**Exercise aim:** The listing below is to be written out word for word, minus its images.

**Source material:**
-------

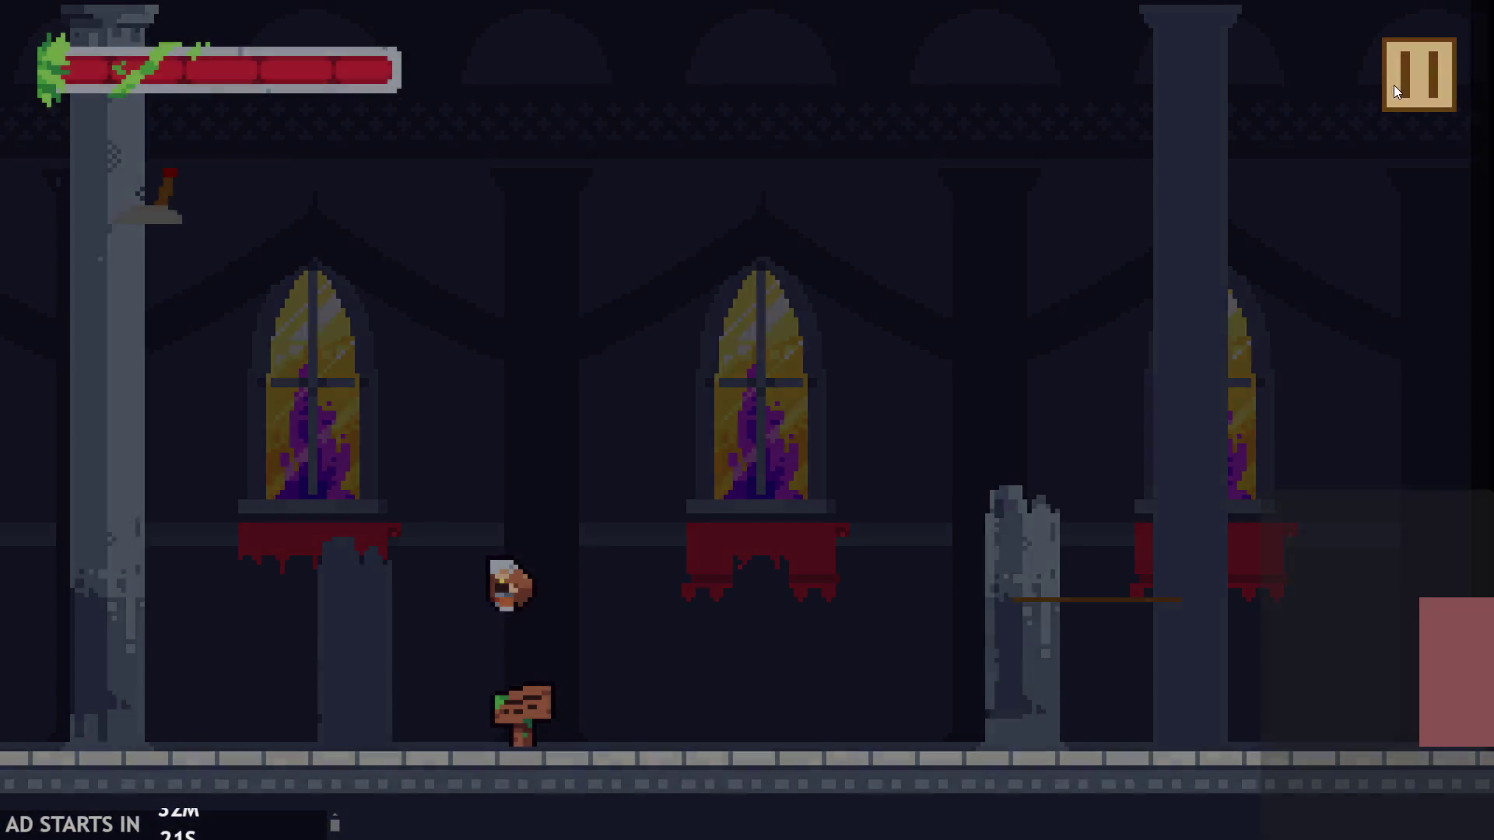
pyautogui.click(1393, 86)
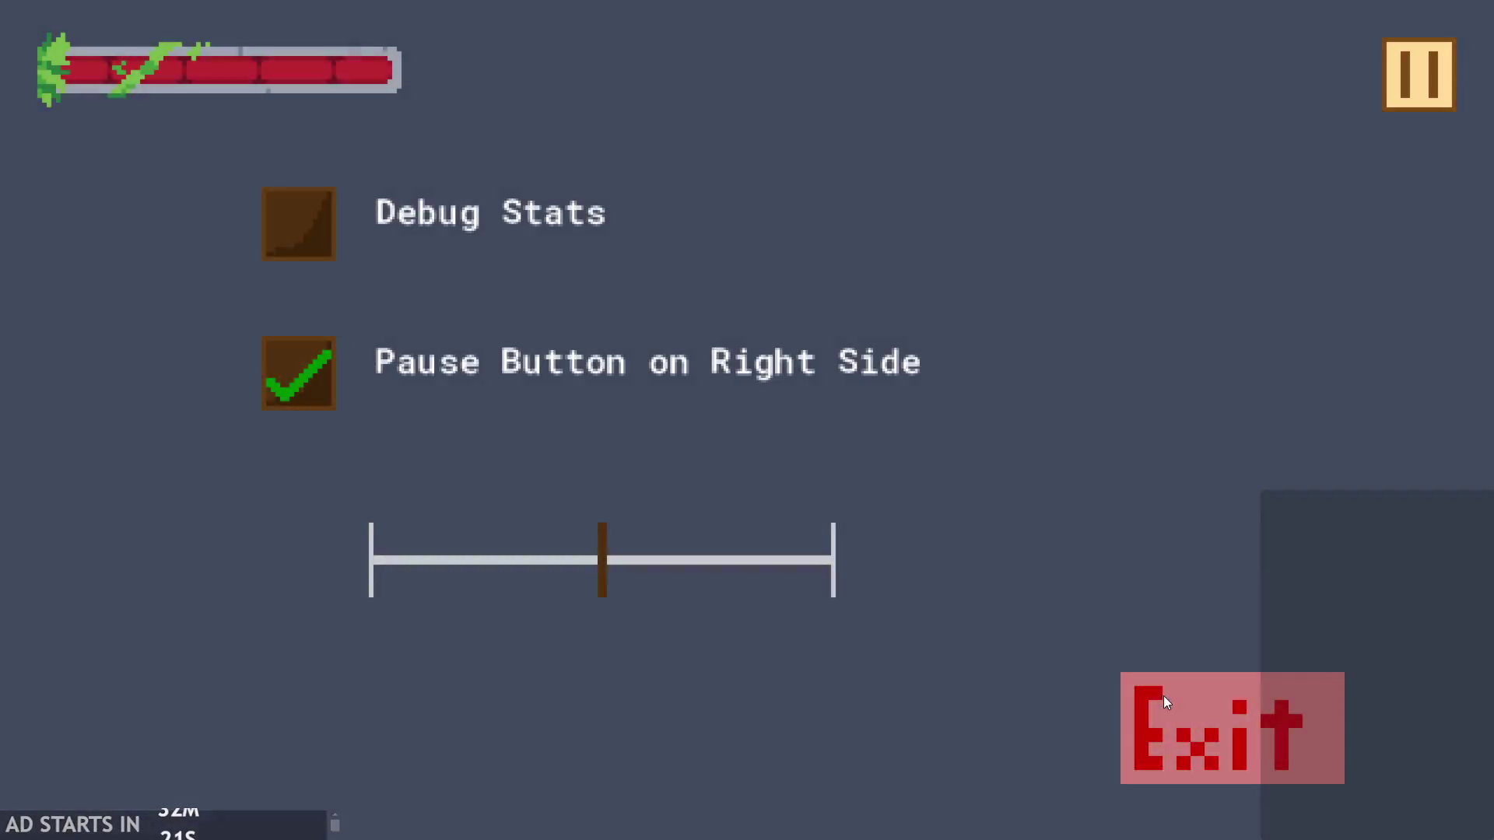
pyautogui.click(1164, 696)
pyautogui.scroll(-2, 694, 589)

-------

**Response area:**
pyautogui.click(1393, 86)
pyautogui.click(1164, 696)
pyautogui.scroll(-2, 694, 589)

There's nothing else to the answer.